▸ TASK GOAL: Although the records include pictures, the copy should not; write out exactly the lines from the first through the line with "- **Accounts**: Entities 10-16".

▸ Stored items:
Start of Block
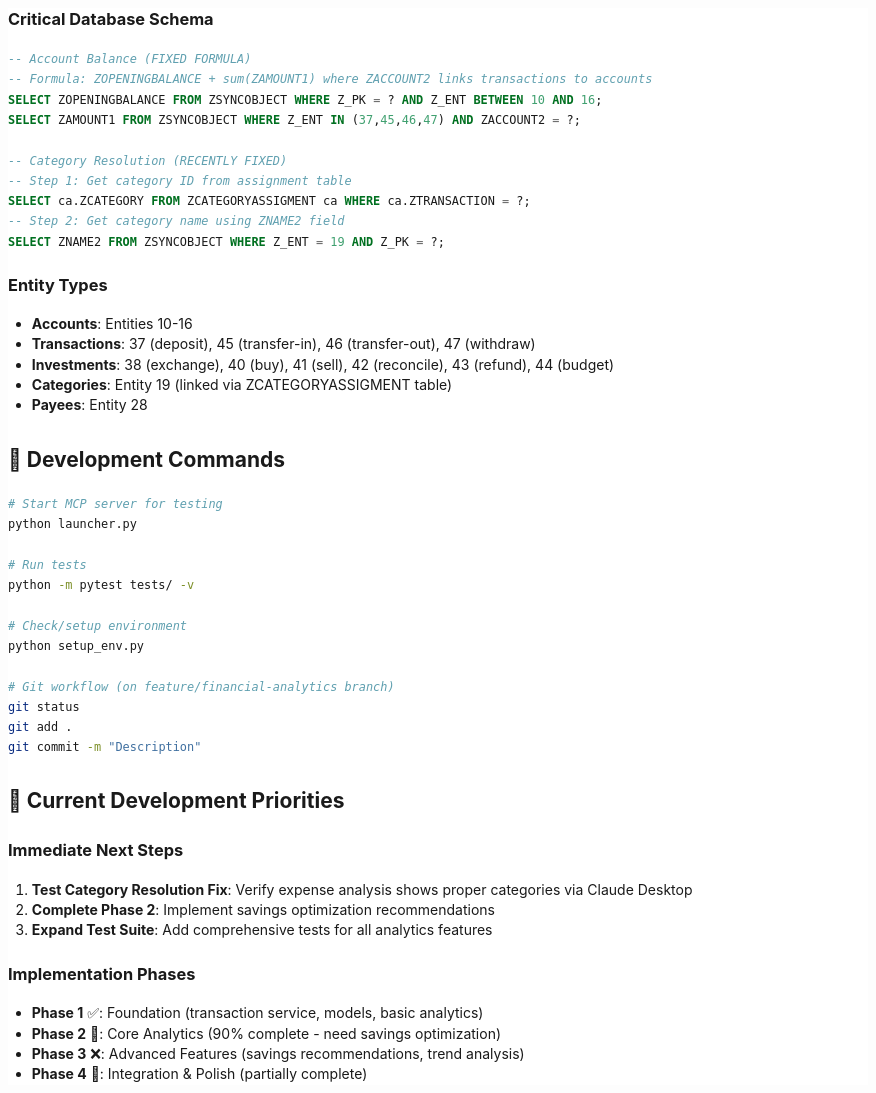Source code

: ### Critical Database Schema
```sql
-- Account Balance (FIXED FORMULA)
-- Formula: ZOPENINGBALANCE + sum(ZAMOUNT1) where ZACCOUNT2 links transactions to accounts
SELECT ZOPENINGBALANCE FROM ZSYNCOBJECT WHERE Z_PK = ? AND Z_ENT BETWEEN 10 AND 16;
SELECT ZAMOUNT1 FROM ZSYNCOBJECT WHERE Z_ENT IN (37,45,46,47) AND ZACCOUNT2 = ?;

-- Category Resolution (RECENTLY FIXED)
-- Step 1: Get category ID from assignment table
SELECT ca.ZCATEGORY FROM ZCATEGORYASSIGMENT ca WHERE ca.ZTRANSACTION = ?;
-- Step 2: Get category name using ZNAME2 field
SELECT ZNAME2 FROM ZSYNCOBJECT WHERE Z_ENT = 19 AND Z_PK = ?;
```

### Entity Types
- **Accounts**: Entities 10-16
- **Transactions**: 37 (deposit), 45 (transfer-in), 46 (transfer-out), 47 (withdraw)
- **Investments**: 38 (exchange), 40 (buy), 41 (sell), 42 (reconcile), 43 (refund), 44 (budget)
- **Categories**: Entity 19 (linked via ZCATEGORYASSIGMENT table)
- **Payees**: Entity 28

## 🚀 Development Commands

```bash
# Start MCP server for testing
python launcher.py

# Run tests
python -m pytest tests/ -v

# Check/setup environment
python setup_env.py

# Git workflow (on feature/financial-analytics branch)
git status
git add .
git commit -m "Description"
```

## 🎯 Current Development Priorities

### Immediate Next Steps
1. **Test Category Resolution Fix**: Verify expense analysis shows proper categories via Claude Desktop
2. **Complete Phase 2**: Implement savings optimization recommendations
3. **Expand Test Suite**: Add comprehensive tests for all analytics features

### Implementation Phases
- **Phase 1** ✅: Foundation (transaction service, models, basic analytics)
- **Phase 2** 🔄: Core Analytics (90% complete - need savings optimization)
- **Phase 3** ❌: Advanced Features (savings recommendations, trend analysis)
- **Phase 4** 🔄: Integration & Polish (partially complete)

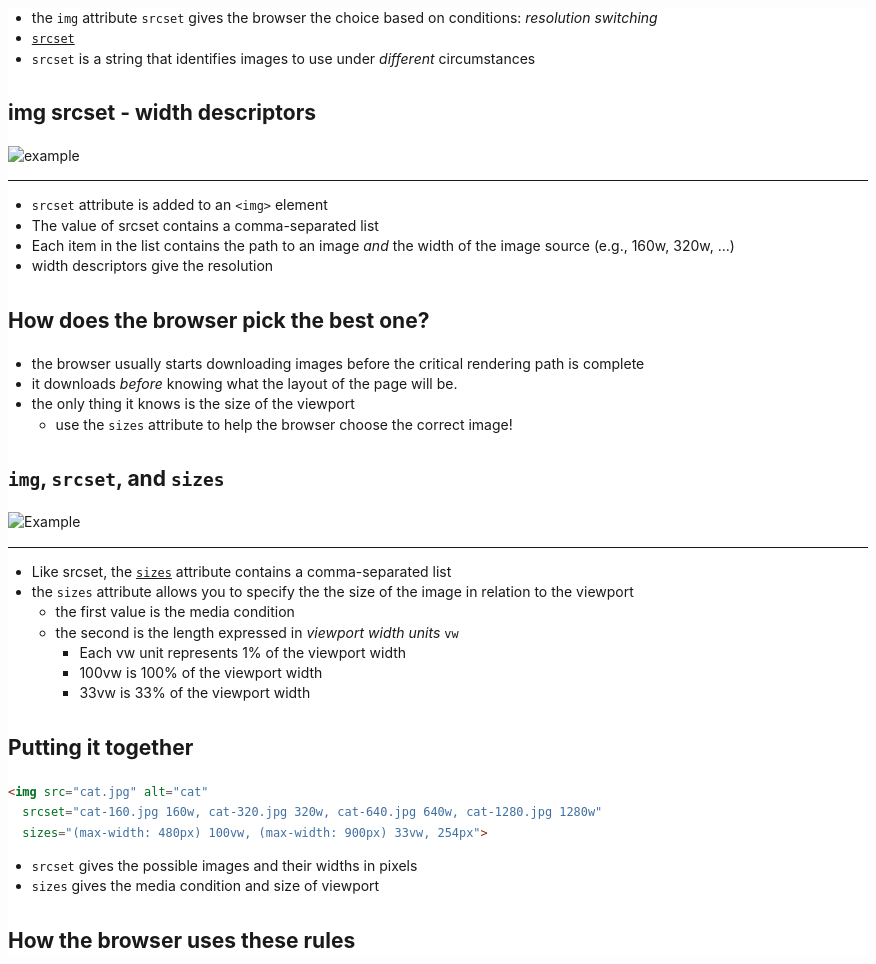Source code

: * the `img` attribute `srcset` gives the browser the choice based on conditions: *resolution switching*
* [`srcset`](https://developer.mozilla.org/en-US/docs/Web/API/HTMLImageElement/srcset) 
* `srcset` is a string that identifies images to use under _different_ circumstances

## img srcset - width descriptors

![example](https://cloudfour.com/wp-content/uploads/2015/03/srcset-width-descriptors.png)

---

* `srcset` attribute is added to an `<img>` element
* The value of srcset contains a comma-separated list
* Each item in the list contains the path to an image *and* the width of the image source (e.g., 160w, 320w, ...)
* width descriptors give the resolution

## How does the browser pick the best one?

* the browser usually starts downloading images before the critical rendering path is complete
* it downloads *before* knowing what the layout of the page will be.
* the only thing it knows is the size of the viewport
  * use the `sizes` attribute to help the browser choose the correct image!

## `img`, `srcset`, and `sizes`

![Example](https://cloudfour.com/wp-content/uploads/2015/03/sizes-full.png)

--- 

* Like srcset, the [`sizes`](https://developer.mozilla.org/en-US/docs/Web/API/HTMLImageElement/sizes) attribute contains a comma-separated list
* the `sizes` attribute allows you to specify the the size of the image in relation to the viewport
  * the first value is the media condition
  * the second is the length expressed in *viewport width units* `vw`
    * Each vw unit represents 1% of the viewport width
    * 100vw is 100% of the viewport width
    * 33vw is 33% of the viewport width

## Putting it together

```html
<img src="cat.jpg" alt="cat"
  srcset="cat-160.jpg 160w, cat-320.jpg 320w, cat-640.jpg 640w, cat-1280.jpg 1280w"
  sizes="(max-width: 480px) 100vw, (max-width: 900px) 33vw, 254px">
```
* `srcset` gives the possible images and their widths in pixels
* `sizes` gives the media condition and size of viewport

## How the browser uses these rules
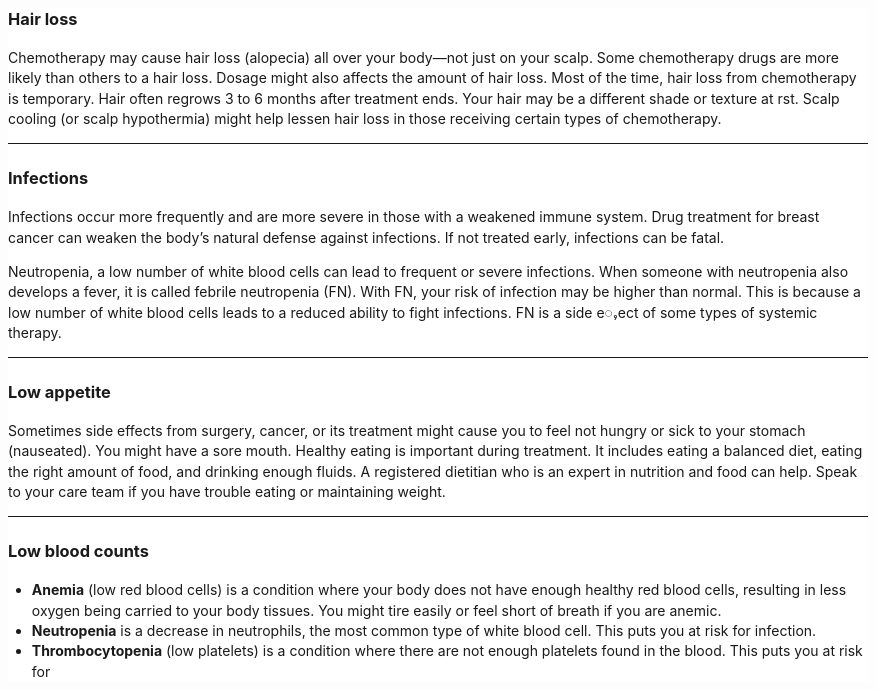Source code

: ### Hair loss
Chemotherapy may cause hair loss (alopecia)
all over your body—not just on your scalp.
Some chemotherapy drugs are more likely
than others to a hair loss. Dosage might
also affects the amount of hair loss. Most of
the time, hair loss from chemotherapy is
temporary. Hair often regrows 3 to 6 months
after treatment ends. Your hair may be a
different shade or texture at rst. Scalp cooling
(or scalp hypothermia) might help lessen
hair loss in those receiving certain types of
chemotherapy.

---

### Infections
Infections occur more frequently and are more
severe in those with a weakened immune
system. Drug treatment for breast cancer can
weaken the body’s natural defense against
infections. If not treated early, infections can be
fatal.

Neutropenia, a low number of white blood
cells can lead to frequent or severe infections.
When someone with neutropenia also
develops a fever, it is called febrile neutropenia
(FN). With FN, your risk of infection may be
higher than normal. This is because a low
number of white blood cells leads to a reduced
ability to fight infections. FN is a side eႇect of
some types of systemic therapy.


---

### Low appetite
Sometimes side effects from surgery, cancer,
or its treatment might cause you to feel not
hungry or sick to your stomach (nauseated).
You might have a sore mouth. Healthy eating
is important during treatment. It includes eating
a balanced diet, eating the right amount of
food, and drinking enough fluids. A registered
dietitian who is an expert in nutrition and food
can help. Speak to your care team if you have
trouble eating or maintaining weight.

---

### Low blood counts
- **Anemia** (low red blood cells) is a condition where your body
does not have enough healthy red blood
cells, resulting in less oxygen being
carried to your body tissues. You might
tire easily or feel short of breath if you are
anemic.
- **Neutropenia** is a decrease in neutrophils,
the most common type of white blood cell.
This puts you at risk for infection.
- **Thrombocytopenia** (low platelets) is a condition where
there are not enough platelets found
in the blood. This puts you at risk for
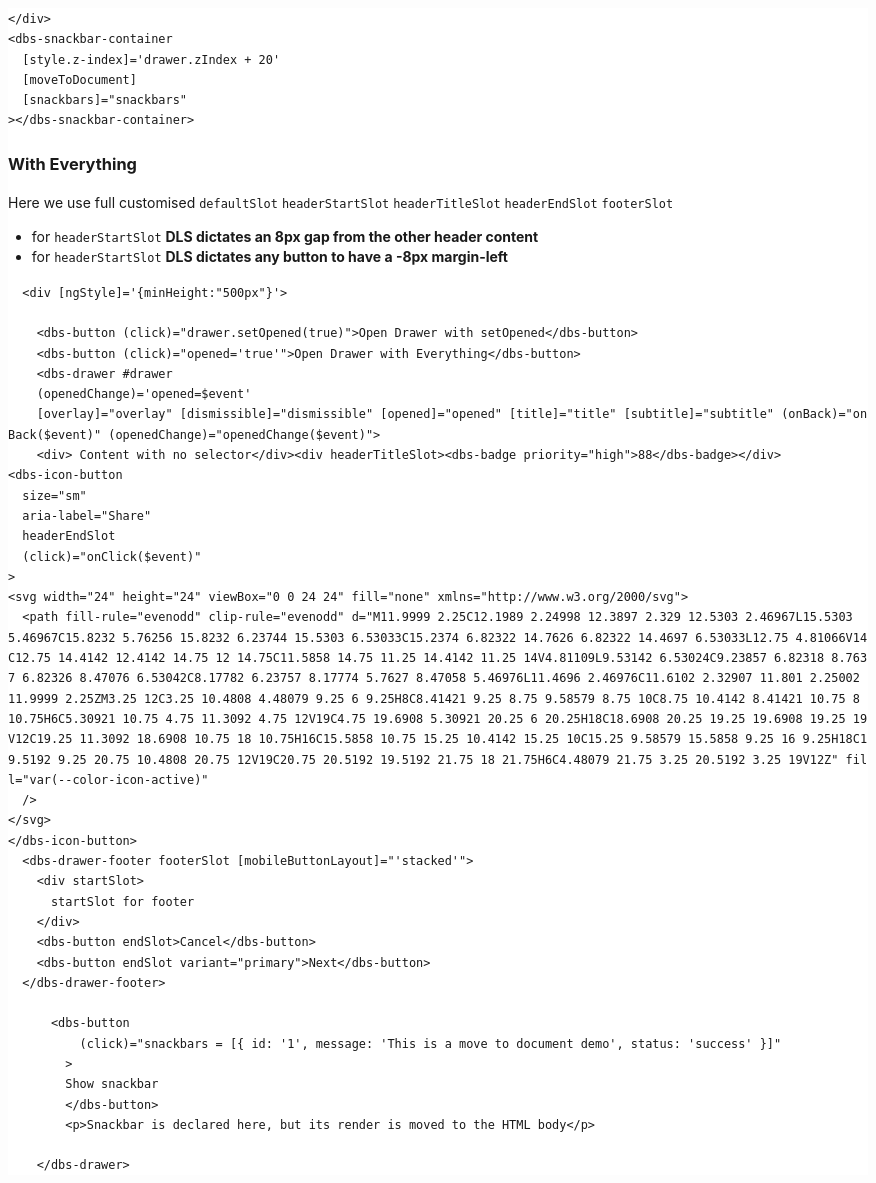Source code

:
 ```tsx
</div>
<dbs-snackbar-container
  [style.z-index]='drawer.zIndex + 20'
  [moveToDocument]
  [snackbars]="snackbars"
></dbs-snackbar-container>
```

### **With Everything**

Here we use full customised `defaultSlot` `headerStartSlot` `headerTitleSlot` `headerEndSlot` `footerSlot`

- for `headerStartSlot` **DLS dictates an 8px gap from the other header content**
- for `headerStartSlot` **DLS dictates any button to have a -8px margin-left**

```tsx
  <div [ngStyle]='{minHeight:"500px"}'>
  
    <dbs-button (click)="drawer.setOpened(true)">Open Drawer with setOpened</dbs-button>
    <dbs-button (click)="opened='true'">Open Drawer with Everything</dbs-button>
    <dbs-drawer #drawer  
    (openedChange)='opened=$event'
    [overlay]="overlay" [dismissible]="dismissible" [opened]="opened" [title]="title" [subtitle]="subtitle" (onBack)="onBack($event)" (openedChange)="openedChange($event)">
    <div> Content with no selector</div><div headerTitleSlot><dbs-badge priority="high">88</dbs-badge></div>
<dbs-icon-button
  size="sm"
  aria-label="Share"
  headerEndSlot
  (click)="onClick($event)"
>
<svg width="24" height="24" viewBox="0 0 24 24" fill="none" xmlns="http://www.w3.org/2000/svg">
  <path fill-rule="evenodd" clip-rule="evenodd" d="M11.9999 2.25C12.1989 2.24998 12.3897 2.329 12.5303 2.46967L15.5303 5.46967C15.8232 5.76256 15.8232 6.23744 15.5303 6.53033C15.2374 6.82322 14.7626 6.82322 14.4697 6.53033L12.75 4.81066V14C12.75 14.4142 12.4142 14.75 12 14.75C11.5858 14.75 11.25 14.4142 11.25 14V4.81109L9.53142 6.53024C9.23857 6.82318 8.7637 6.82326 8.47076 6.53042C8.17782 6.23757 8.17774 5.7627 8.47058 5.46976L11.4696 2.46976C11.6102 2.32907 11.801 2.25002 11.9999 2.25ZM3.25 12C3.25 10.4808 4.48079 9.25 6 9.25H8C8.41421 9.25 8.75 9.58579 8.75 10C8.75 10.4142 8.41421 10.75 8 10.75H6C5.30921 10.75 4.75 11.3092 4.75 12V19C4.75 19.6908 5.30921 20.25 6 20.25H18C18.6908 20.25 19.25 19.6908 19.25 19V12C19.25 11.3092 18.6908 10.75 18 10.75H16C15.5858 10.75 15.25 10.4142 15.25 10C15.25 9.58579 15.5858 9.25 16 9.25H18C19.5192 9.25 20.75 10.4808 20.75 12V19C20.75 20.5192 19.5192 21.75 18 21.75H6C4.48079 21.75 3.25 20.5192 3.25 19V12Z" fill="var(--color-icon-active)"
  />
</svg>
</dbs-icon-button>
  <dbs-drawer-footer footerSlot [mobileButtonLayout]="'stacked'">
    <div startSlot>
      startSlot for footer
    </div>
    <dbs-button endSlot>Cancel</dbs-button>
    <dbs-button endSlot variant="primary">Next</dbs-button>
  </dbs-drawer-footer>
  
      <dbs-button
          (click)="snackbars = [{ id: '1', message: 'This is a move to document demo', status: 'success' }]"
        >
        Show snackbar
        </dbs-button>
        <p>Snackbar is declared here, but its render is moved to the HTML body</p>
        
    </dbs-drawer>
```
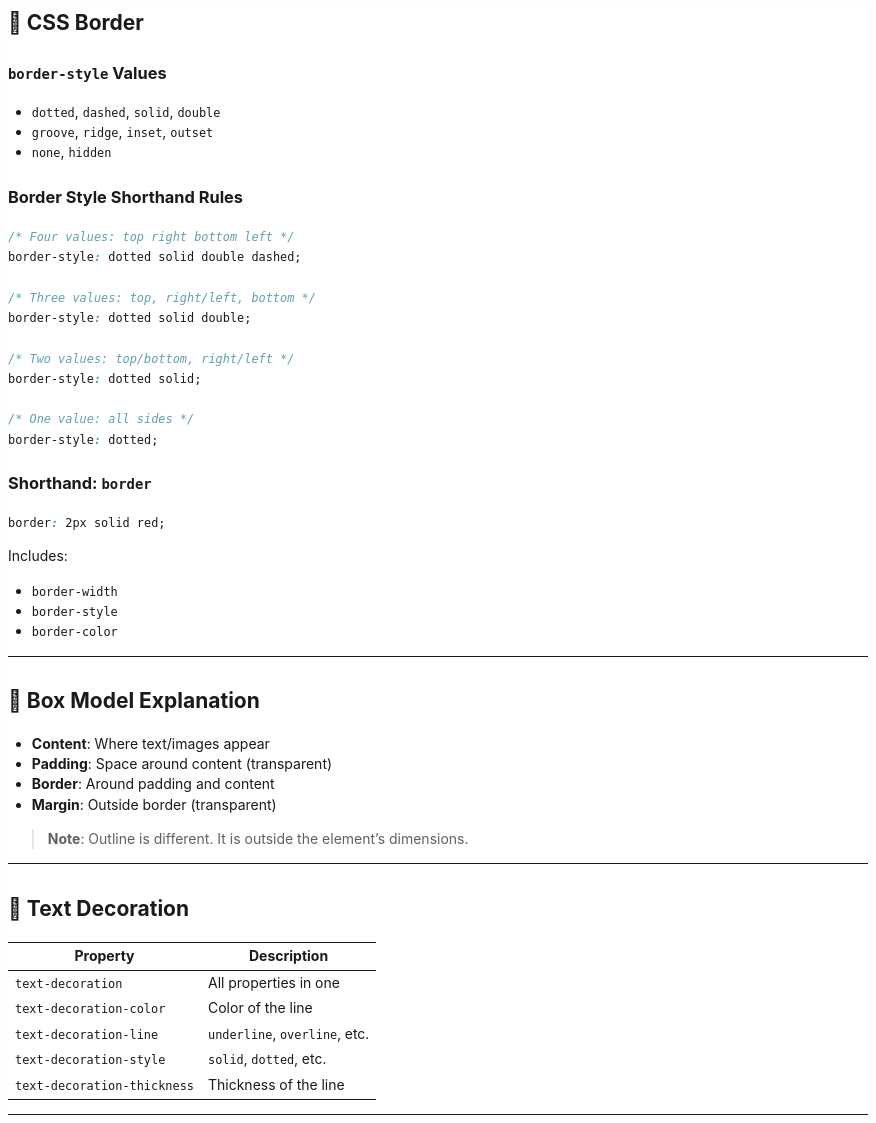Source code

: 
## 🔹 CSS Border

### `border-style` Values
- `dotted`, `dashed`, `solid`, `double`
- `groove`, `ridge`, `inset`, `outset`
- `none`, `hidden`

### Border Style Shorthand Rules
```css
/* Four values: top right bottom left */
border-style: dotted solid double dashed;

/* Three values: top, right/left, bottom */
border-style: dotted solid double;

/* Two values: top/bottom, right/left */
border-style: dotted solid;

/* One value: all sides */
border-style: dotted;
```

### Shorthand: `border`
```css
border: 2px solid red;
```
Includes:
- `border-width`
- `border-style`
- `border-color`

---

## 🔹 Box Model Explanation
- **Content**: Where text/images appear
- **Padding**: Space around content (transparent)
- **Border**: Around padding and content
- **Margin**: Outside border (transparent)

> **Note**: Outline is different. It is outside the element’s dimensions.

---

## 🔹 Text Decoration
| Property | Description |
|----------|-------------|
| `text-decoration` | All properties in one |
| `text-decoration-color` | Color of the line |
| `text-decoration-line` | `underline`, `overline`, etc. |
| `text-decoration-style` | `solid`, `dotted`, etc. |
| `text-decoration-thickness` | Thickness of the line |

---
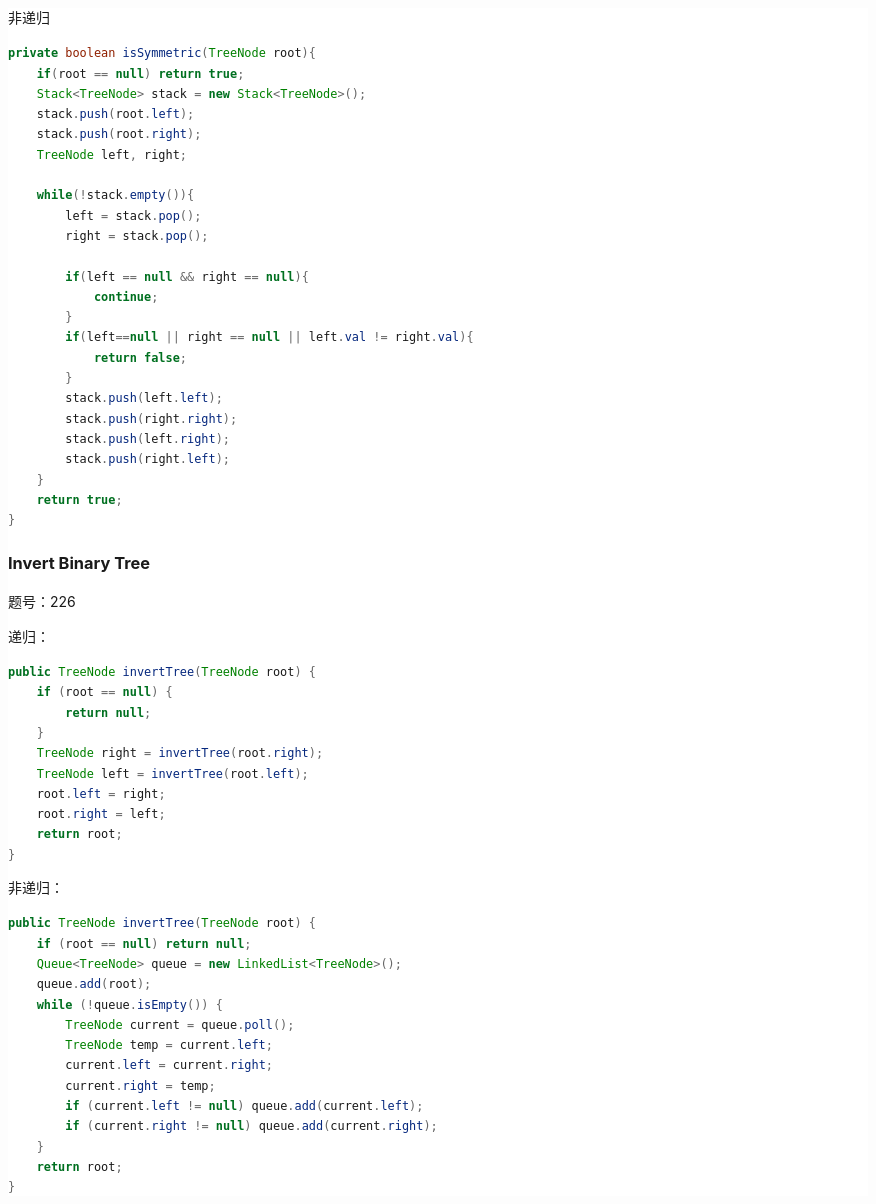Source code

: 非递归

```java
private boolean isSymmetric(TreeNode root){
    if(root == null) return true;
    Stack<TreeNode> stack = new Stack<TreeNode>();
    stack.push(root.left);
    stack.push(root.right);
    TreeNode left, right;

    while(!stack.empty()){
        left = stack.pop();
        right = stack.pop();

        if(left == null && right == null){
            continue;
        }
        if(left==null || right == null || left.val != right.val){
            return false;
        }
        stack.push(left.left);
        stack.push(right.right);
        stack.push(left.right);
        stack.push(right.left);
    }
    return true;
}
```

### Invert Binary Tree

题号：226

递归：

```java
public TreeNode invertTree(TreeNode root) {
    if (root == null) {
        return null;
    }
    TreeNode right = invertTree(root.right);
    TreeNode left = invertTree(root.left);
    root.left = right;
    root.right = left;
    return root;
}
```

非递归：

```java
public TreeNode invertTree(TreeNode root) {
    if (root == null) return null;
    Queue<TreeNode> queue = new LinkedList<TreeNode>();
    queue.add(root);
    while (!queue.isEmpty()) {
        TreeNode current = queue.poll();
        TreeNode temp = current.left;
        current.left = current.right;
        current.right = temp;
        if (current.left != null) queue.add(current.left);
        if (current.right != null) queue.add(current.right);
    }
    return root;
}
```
End of Block
▸ EXPECTED ANSWER:
Source code

: ### Critical Database Schema
```sql
-- Account Balance (FIXED FORMULA)
-- Formula: ZOPENINGBALANCE + sum(ZAMOUNT1) where ZACCOUNT2 links transactions to accounts
SELECT ZOPENINGBALANCE FROM ZSYNCOBJECT WHERE Z_PK = ? AND Z_ENT BETWEEN 10 AND 16;
SELECT ZAMOUNT1 FROM ZSYNCOBJECT WHERE Z_ENT IN (37,45,46,47) AND ZACCOUNT2 = ?;

-- Category Resolution (RECENTLY FIXED)
-- Step 1: Get category ID from assignment table
SELECT ca.ZCATEGORY FROM ZCATEGORYASSIGMENT ca WHERE ca.ZTRANSACTION = ?;
-- Step 2: Get category name using ZNAME2 field
SELECT ZNAME2 FROM ZSYNCOBJECT WHERE Z_ENT = 19 AND Z_PK = ?;
```

### Entity Types
- **Accounts**: Entities 10-16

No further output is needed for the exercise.